O happy living things! no tongue / Their beauty might declare: / A spring of love gushed from my heart, / And I blessed them unaware
Ephraim Winslow trova una donna annegata. Eccitato, le tocca una tetta. Lei si muove. È viva! Ed è una sirena! Ephraim terrorizzato, scappa a casa, fa le scale tre alla volta e si stende sul divano. Chiude gli occhi e, con dolcezza, fa partire la sua mano.

Quinta parte. Il marinaio riesce a riposare e sogna di bagnare la sua gola secca. Quando si sveglia i suoi compagni si sono rianimati. La nave si muove. Il marinaio sviene e capisce che la sua maledizione non ha ancora avuto termine.
My lips were wet, my throat was cold, / My garments all were dank; / Sure I had drunken in my dreams, / And still my body drank
Ephraim Winslow e Thomas Wake hanno finito tutti gli alcolici e sono costretti a mescolare trementina e miele. Ubriachi persi, ballano, cantano e scoreggiano tutta la notte. Al culmine dell’ebbrezza si vede anche qualche sguardo languido. È il momento “festa di laurea in quel buco sotto terra in cui puoi provare ad avvicinarti a quella che ti ha fatto capire che ce n’è”. Mi sono sentito molto affine.

Sesta parte.
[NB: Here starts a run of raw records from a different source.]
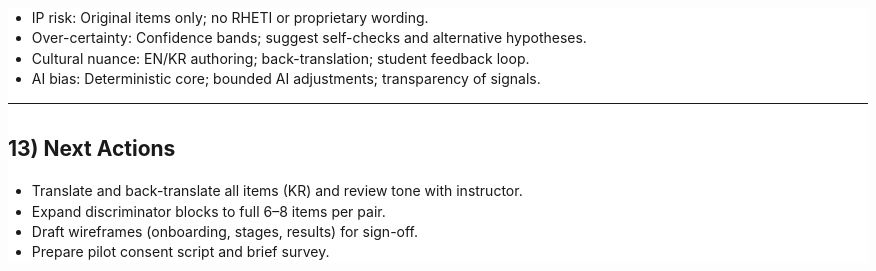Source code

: - IP risk: Original items only; no RHETI or proprietary wording. 
- Over-certainty: Confidence bands; suggest self-checks and alternative hypotheses. 
- Cultural nuance: EN/KR authoring; back-translation; student feedback loop. 
- AI bias: Deterministic core; bounded AI adjustments; transparency of signals.

---

## 13) Next Actions

- Translate and back-translate all items (KR) and review tone with instructor. 
- Expand discriminator blocks to full 6–8 items per pair. 
- Draft wireframes (onboarding, stages, results) for sign-off. 
- Prepare pilot consent script and brief survey.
La nave arriva nel paese del marinaio e i corpi dei suoi compagni ricrollano a terra. Giunge un’altra barca con a bordo un eremita. Nel frattempo dal villaggio brilla una luce accecante.
And the bay was white with silent light, / Till rising from the same, / Full many shapes, that shadows were, / In crimson colours came
Ephraim Wilson svela di non chiamarsi Ephraim Wilson. È tempo di usare la pala e il piccone. Dopodiché sale sul faro, si lascia abbagliare e urla, urla, urla.

Settima parte. L’eremita ascolta il racconto del marinaio pentito del suo gesto. Il giorno successivo il marinaio si sveglia migliorato.
A sadder and a wiser man, / He rose the morrow morn
Colui che era Ephraim Wilson si sveglia la mattina dopo gli urli. La sua situazione non è migliorata affatto.


Per chi ha un minimo di interesse, comunque, Willem Dafoe recita usando un linguaggio similare a quello utilizzato da Coleridge più di 200 anni fa. Leggere i sottotitoli in inglese, nei limiti di comprensione che può avere un non esperto, può essere davvero fonte di goduria pari a quella che può dare la sontuosa fotografia o la ricerca del/i significato/i di questo film bellissimo.